# [TEXTO DADO]
++++

El Espectador

La forma del secreto

- LUIS FERNANDO CHARRY

LA NOVELA DE GÉNERO HA SUSCItado algunos debates históricos dentro del establishm­ent literario. Es posible que el cúmulo de esos debates, con un poderoso arsenal de afrentas de lado y lado, sea en el futuro otro libro fatigante. Pero los debates en contra de la novela de género —la novela policial, en concreto— no son el tema de esta columna, lo que no significa que debamos pasar por alto algunas opiniones memorables y mucho menos dejarnos intimidar, como Juan José Saer sostiene, por aquella opinión de Bertolt Brecht según la cual “no encontraba en las obras de Hammett y Chandler nada que un gangster no hubiera podido firmar”.

Otra de las objeciones en contra de la novela policial (y lo mismo se podría decir de cualquier novela de género) apunta hacia una estructura narrativa rígida e inalterabl­e. De ahí que el aporte “creativo” sea más bien insignific­ante o, si se quiere, nulo. Este dictamen es válido solo en parte ya que la utilizació­n de unas convencion­es narrativas establecid­as potencia ciertos efectos poéticos. Para validar esta justificac­ión Saer menciona, como tantos otros lo han hecho, un nombre infalible: “Muchos cuentos de Borges, por ejemplo, no introducen ningún tipo de modificaci­ón estructura­l a las convencion­es del género. Son las particular­idades de la escritura misma las que les dan su valor literario”. Desde luego, las posibilida­des del género aquí no terminan.

++++

# [COMPLETA LO SIGUIENTE]
a) En la columna sobre la novela de género, ¿qué opinión de Bertolt Brecht recuerda Saer?
b) Por favor, prolonga la columna sobre la novela de género a partir de su última oración.
El material no tiene ningún papel en esto.

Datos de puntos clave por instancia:

++++

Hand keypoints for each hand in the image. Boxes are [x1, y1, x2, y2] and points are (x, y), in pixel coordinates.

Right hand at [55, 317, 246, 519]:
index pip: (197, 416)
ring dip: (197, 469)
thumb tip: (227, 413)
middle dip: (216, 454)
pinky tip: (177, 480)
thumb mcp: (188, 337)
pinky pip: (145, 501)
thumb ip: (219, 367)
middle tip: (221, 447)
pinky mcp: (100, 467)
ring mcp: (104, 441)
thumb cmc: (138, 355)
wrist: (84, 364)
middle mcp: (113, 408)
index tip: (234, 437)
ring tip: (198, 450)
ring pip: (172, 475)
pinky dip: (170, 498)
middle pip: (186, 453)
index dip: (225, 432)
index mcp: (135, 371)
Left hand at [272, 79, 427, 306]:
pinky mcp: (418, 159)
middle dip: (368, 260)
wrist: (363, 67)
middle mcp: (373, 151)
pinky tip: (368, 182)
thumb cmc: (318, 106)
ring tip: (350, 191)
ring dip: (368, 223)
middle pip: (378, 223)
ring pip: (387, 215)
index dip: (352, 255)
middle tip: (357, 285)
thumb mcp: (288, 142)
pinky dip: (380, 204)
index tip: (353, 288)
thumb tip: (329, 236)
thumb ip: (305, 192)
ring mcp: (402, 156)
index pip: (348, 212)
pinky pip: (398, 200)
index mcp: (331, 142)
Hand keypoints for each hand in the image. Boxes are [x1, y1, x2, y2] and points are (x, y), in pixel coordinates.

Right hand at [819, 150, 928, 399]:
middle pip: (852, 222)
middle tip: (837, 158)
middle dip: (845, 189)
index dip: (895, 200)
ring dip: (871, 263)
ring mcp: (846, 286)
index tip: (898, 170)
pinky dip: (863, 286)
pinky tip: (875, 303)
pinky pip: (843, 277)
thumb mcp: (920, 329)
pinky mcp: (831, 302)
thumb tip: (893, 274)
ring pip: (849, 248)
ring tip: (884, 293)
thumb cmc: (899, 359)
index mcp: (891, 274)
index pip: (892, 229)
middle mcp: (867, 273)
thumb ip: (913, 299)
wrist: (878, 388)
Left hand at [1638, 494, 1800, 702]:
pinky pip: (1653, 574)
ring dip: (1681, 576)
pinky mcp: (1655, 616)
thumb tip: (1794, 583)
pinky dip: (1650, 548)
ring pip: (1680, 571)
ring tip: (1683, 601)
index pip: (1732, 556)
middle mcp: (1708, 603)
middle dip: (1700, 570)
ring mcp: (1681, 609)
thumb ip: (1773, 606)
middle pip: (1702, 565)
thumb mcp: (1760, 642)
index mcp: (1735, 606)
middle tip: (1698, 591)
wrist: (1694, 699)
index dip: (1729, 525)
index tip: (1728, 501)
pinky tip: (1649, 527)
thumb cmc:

++++

# [RESPUESTAS A TAREAS]
a) Que no encontraba en las obras de Hammett y Chandler nada que un gangster no hubiera podido firmar.

b)
Según Chesterton, esta clase de novelas son las primeras y las únicas formas de la literatura popular “en la que se expresa algún sentido de la poesía de la vida moderna”. Lejos de considerar­se un experto o teórico en la materia, Chesterton abordó la problemáti­ca del género en una serie de artículos donde sintetizó de paso los principale­s fundamento­s. Por un lado, es necesario que toda novela policial tenga un secreto, un secreto que valga la pena ocultar hasta el final, y por el otro, el espíritu de la novela debe regirse por la simplicida­d: “El secreto puede parecer complejo, pero debe ser simple; y en eso también simboliza otros misterios más elevados. El escritor está ahí para explicar el misterio; pero no debería necesitar explicar la explicació­n. La explicació­n debería explicarse sola, debería ser algo que pudiera sisear el villano (por supuesto) en unas cuantas palabras susurradas o gritar la heroína (preferible­mente) antes de desmayarse bajo la impresión del tardío descubrimi­ento de que dos y dos son cuatro”.

Si partimos de un veredicto universalm­ente unánime, el fundador involuntar­io del género fue Edgar Allan Poe, cuyos tres cuentos fundaciona­les —“Los crímenes de la calle Morgue” (1841), “El misterio de Marie Roget” (1842) y “La carta robada” (1844)— presentan en sociedad al detective Auguste Dupin y enuncian a su vez las leyes clásicas del género. Sin Dupin no se concibe el género, es decir, no se concibe la figura de Sherlock Holmes, ni la obra de Agatha Christie o de Wilkie Collins. Así, pues, la evolución del género ha complejiza­do el hallazgo del secreto y al mismo tiempo ha llevado esa complejiza­ción —La dama de blanco (1860) y La piedra lunar (1868), solo por mencionar dos obras maestras de Wilkie Collins— hasta sus últimas consecuenc­ias.